WHAT YOU WILL DO:
Continue the article below about waking up after only five hours of sleep, starting right after its last sentence.

5 Reasons you’re waking up after 5 hours of sleep
Do you try your best to get more than 5 hours sleep, but lose the battle most nights?
It can be frustrating to go to bed with the best of intentions (read: get the recommended 7-9 hours of sleep), but somehow you find yourself always waking up before you even hit the 6-hour mark.
So why do you wake up after only 5 hours of sleep a night?
5 things waking you up after only 5 hours of sleep
What’s pulling you out of your shut-eye too early in the night? Take a look!
Insomnia not only makes it a struggle to fall asleep, but it also wakes you up too early, disrupting your sleeping patterns. Don’t leave it untreated. Insomnia can lead to some serious health problems, like diabetes, high blood pressure, and heart disease.
Going to bed too early
Going to bed too early can throw your sleep-wake cycle (known as your circadian rhythm) out of sync. While everyone’s sleep requirements are different, most of us need between 7-9 hours of sleep each night. If you go to bed too early and wake up too early, it can start a domino effect and throw your body clock out of rhythm.
Circadian rhythm out of sync
Going to bed too early is not the only thing that can disrupt your circadian rhythm. Your lifestyle could be to blame too. Are these behaviours affecting your sleep-wake cycle?
- Not getting enough sunlight exposure
- Watching TV or using your mobile phone before bed
- Not getting enough exercise
- Eating late at night
Dealing with stress
Stress could be why you wake up after only 5 hours. Stress causes a rise in cortisol. When cortisol levels skyrocket in your sleep, it can wake you up.
Difficulty falling and staying asleep can be caused by symptoms associated with stress, such as:
- Your mind racing and struggling to quiet down
- Having a rapid heart rate
- Digestive distress caused by stress
- Feeling restless and sweaty
Low blood sugar levels
When blood sugar levels drop in your sleep, it causes a spike in cortisol (which, as we’ve mentioned above, can wake you up). If you consistently wake up around the same times, it could be because your blood sugar levels usually drop around that time.
Speak to your doctor if you suspect your blood sugar might be to blame.
It is easier than ever to become overstimulated. Clutter scattered around your room, as well as lights from digital devices, a noisy environment, and a mind that won’t quiet down, can make you feel overstimulated and overwhelmed.

[Extracted data entries]

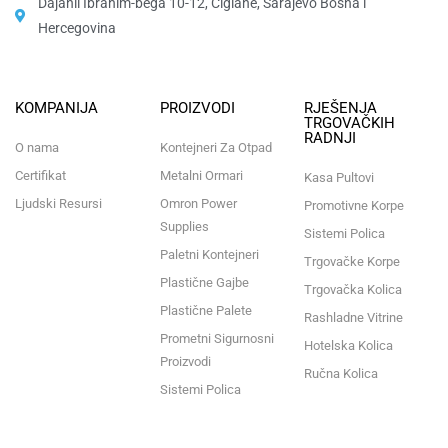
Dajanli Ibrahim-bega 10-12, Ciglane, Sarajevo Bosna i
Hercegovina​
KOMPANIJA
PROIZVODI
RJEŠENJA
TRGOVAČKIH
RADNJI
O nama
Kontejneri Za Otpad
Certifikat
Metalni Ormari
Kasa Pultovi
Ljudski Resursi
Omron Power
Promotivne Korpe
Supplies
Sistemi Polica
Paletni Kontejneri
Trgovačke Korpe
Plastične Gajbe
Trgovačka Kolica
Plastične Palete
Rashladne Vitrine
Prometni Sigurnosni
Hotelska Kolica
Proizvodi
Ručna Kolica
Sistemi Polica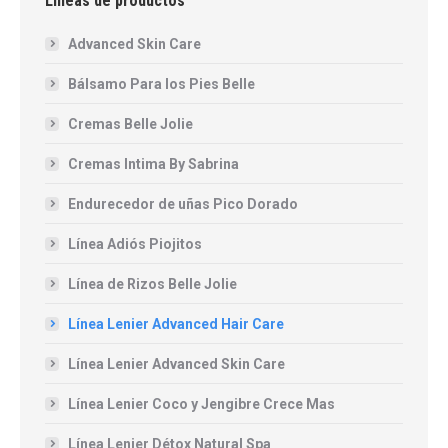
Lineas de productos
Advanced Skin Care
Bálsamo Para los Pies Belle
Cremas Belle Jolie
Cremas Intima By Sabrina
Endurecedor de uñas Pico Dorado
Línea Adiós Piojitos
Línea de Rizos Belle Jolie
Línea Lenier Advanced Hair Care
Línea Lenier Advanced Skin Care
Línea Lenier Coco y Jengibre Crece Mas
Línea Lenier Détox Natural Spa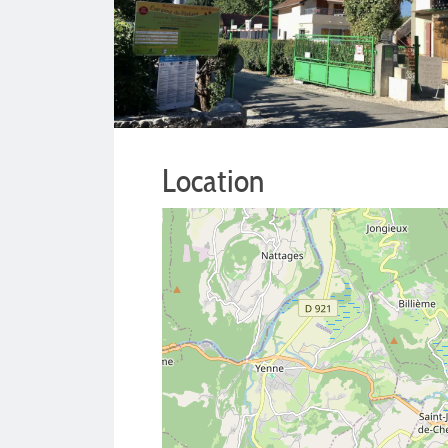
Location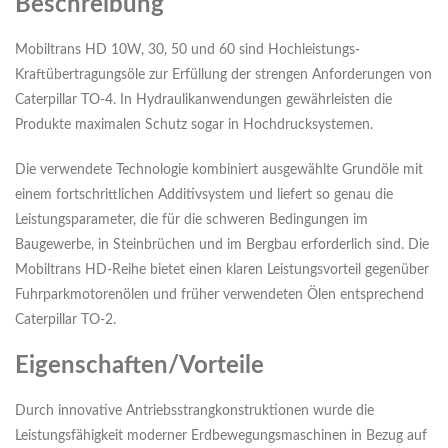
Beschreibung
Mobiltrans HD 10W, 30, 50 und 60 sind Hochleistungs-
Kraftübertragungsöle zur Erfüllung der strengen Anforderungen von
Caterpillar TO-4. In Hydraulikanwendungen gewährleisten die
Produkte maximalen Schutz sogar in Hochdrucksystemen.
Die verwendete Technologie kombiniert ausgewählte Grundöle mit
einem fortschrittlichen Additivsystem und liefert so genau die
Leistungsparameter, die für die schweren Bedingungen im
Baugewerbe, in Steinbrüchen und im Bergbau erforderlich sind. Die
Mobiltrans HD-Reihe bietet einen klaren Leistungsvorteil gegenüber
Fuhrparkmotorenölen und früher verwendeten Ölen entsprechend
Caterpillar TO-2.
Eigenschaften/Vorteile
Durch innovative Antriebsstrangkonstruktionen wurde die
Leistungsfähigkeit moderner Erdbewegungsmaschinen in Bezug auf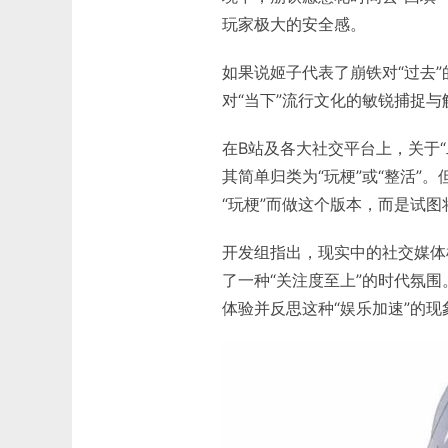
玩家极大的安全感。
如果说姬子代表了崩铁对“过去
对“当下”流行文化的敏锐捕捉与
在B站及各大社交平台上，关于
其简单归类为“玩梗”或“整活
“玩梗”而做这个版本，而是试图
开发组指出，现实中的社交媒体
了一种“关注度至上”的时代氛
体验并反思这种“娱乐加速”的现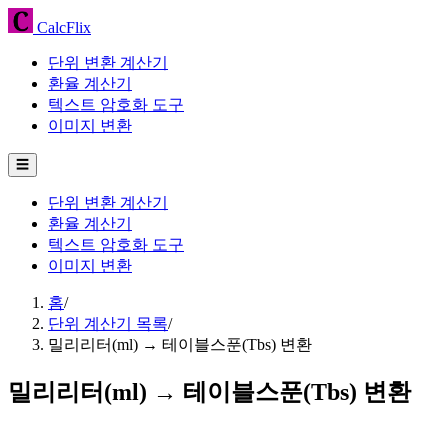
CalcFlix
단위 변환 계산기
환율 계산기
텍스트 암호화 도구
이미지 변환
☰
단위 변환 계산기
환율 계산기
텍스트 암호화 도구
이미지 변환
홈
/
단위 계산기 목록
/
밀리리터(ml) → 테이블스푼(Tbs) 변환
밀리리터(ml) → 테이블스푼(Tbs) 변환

TASK OUTPUT:
You want to go to bed and wake up in a peaceful environment that won’t leave you feeling overstimulated.
How do you survive on 5 hours of sleep?
You can survive on only 5 hours of sleep. But surviving and thriving are two different things.
Many people believe that 5 hours of sleep is enough for them. You can wake up and feel like you can power through the day. You can complete everything on your to-do list and successfully reach the end of the day after only 5 hours of sleep.
But even if you aren’t falling asleep at work or feel like a zombie during the day, there might be side effects of waking up after only sleeping for 5 hours that you’re not aware of, such as:
- Hormone disruption, especially ghrelin (your hunger hormone), human growth hormone, cortisol and insulin
- An increase in your appetite, which you might overlook because you’ve been sleep-deprived for a long time
- Impaired memory (maybe you aren’t a forgetful person, perhaps you’re just sleep-deprived)
- Accelerated ageing
Signs you aren’t getting enough sleep
Here are some signs to look out for to see if you’re not getting enough sleep:
- You wake up feeling tired and exhausted.
- You have more food cravings because sleep deprivation spikes levels of ghrelin.
- You’re feeling more anxious than usual.
- You’ve been feeling a little moody.
- You feel the need to nap every day.
Moving from 5 to 6 hours of sleep will already make a big difference in improving your health.
If you snooze, you don’t lose. Sleeping enough and improving your sleep quality are arguably the best things you can do for your wellness.